Charter High School Rating
| U.S. News & World Report |  |  | #6 |  |  |
| Niche |  |  | #11 |  |  |
| School Digger |  |  | #7 |  |  |

== Academic life ==
The Academy of Math, Engineering & Science has a total of 508 students, of which 239 are male and 269 female. The school maintains a Student-Teacher Ratio of 22.7: 1

Aside from the Sciences, Math, and Engineering curriculum, students are still offered debate and theatre programs/classes through Cottonwood High School. These classes include music, drama, driver's ed, sports, and more. The agreement does not allow Cottonwood students to take AMES classes, with the exception of Arabic.

AMES’ focus on Science enables students to partake in a Science Fair class as well as multiple extracurricular activities, with many students who participate receiving national merits and recognition.
The Robotics programs of AMES include participation in the FIRST Robotics Competition, and VEX Robotics Competition through their Technology Student Association program. The AMES Robotics team's mascot is the Ampman, derived from an ampere.

The AMES Technology Student Association club was established in 2014, and received national recognition in 2015.

== Relationship with Cottonwood ==
AMES is located in the same building that houses Cottonwood High School but it is not part of Cottonwood High. Although the two schools are separate entities, they do have a class sharing agreement which allows AMES students to take Cottonwood classes not offered by AMES.

== University affiliation ==
AMES is partnered with the University of Utah. Students attending AMES are able to take University of Utah courses, taught in AMES classrooms by university professors, at the same time that they are completing their normal high school graduation requirements. University courses currently taught at AMES include calculus, physics, chemistry, college algebra, writing and humanities.

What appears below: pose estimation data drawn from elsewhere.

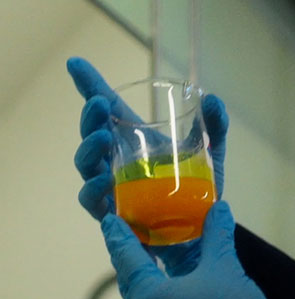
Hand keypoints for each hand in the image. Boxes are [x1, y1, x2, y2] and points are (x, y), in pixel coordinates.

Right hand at [68, 57, 228, 274]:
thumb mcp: (212, 155)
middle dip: (90, 117)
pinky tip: (105, 180)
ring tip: (100, 138)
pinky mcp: (115, 215)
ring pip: (87, 166)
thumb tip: (212, 99)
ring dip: (88, 149)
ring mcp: (113, 187)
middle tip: (99, 104)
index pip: (109, 109)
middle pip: (92, 134)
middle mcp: (119, 161)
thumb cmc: (200, 191)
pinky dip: (95, 190)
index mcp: (137, 140)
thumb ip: (215, 127)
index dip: (91, 86)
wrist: (203, 234)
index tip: (76, 63)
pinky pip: (94, 202)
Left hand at [102, 200, 294, 298]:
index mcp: (148, 297)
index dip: (119, 235)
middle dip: (133, 252)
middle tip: (134, 228)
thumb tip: (219, 208)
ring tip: (154, 249)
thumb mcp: (225, 268)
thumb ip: (217, 236)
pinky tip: (173, 277)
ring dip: (147, 271)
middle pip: (131, 277)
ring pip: (142, 294)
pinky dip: (159, 288)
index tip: (110, 218)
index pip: (126, 257)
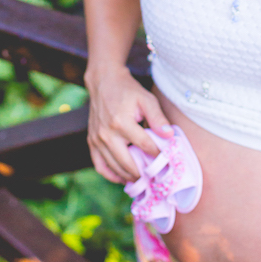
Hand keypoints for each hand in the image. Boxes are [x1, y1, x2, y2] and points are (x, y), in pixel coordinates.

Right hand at [84, 64, 172, 184]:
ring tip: (143, 179)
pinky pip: (100, 166)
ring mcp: (96, 140)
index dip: (157, 154)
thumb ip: (158, 118)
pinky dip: (112, 175)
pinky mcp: (91, 142)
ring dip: (129, 176)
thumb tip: (169, 136)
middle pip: (128, 162)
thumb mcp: (146, 99)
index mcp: (121, 122)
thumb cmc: (128, 90)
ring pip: (114, 167)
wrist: (104, 82)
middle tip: (156, 177)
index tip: (167, 159)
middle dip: (143, 172)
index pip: (144, 145)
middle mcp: (106, 134)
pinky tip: (124, 178)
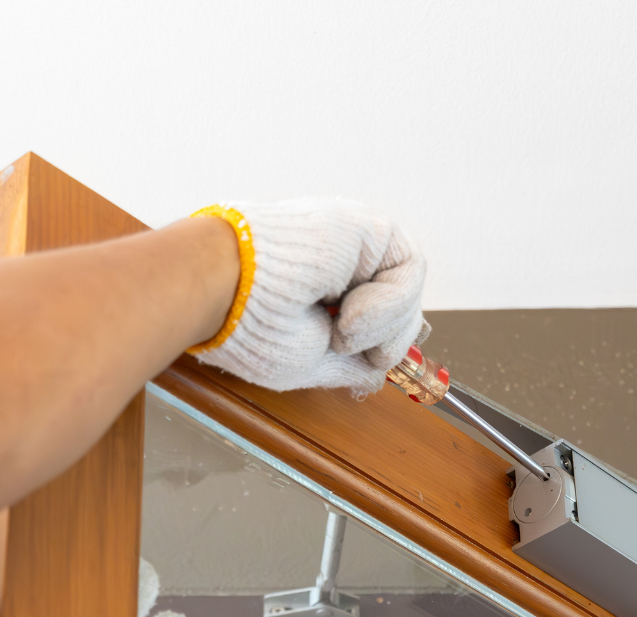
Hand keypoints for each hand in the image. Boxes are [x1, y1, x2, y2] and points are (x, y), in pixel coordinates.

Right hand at [187, 199, 428, 394]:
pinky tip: (348, 313)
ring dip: (380, 328)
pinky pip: (410, 269)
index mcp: (324, 294)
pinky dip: (388, 306)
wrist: (226, 288)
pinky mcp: (368, 227)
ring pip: (409, 295)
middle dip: (384, 343)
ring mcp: (356, 247)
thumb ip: (350, 364)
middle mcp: (343, 268)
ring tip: (338, 330)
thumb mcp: (309, 362)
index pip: (380, 325)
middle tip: (344, 346)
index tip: (367, 363)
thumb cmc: (250, 326)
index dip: (383, 348)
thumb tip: (381, 369)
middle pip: (402, 311)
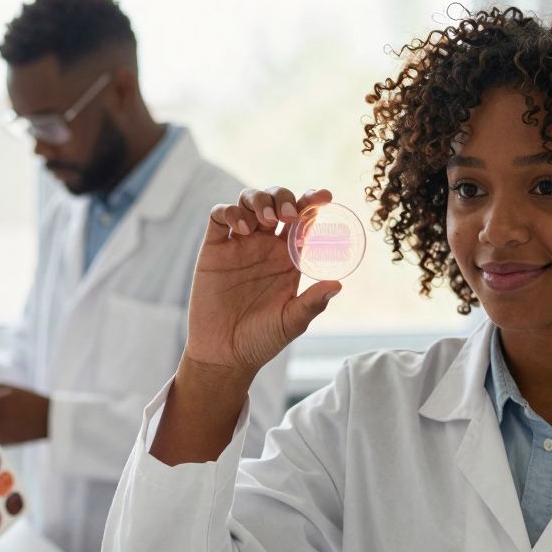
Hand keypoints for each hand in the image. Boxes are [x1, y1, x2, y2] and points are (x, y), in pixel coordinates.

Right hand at [184, 186, 342, 376]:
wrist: (224, 354)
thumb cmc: (261, 340)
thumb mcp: (291, 322)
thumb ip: (312, 303)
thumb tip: (337, 284)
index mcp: (288, 257)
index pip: (303, 220)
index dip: (313, 202)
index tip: (325, 197)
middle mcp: (265, 246)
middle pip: (276, 201)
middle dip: (284, 198)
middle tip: (290, 215)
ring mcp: (239, 244)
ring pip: (249, 201)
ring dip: (259, 199)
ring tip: (268, 220)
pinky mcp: (214, 249)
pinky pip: (219, 216)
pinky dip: (231, 211)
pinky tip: (242, 228)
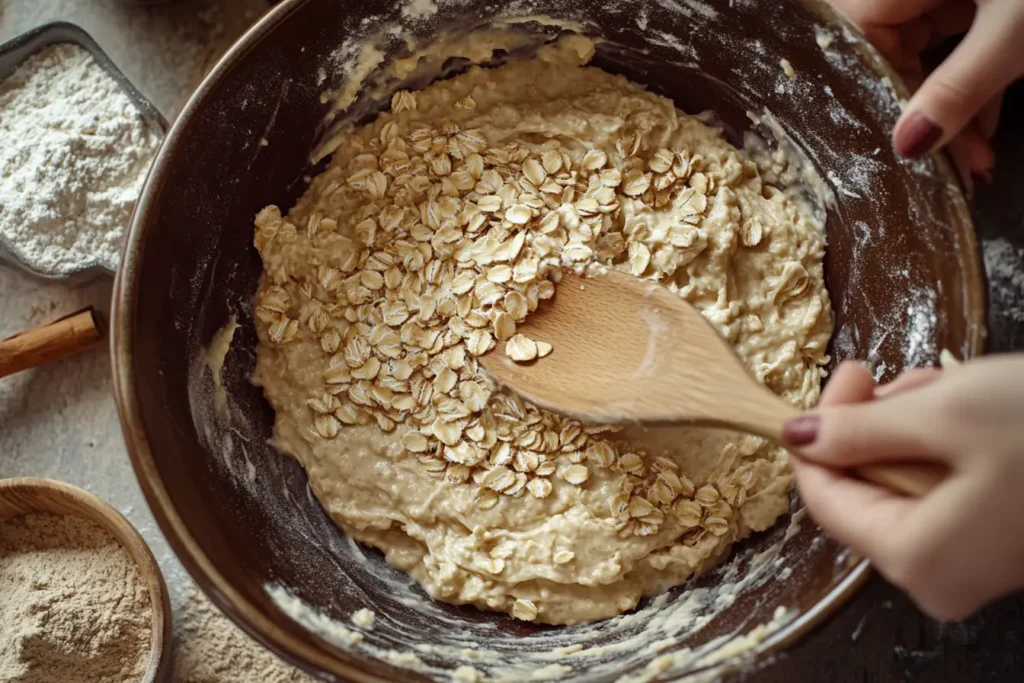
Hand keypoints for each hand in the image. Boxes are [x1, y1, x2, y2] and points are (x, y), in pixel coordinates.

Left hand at [782, 356, 1023, 620]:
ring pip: (903, 481)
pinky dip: (944, 443)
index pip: (823, 498)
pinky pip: (944, 488)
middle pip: (863, 490)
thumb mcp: (945, 415)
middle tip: (897, 378)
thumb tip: (799, 436)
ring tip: (945, 389)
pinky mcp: (998, 540)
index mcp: (918, 558)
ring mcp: (972, 563)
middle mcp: (940, 576)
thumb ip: (857, 431)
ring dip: (911, 426)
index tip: (843, 379)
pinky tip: (968, 408)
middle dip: (873, 425)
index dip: (815, 435)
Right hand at [829, 0, 1023, 187]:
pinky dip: (973, 80)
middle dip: (918, 108)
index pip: (858, 32)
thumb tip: (907, 148)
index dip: (874, 87)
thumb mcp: (1016, 36)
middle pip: (891, 44)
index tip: (903, 137)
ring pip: (927, 47)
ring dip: (949, 105)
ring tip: (973, 161)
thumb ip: (959, 90)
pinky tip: (985, 127)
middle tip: (946, 164)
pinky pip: (959, 37)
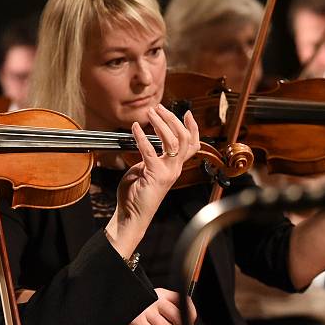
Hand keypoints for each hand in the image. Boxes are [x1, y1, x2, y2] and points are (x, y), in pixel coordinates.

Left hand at [105, 104, 199, 258]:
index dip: (193, 128)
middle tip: (159, 108)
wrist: (131, 216)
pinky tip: (135, 128)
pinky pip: (150, 151)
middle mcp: (175, 168)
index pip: (192, 145)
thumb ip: (150, 157)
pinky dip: (142, 136)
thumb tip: (147, 142)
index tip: (187, 113)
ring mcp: (167, 172)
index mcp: (175, 167)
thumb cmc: (135, 195)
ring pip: (174, 141)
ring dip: (161, 123)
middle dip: (173, 119)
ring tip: (150, 112)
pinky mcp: (155, 175)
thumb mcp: (145, 170)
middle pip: (184, 138)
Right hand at [118, 288, 196, 324]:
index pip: (182, 299)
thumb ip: (168, 312)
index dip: (190, 312)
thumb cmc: (139, 307)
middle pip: (175, 315)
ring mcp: (145, 311)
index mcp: (162, 294)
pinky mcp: (137, 322)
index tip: (191, 323)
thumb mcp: (155, 302)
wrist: (116, 303)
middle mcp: (155, 300)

AMES is a free (publicly funded) high school and the university classes which students take while at AMES are also provided free of the normal university tuition charge. Enrollment is open to all students living anywhere in the Salt Lake Valley. Each year, new students are selected based on a random lottery from the applications received. Previous grades and test scores are not considered in the admissions process.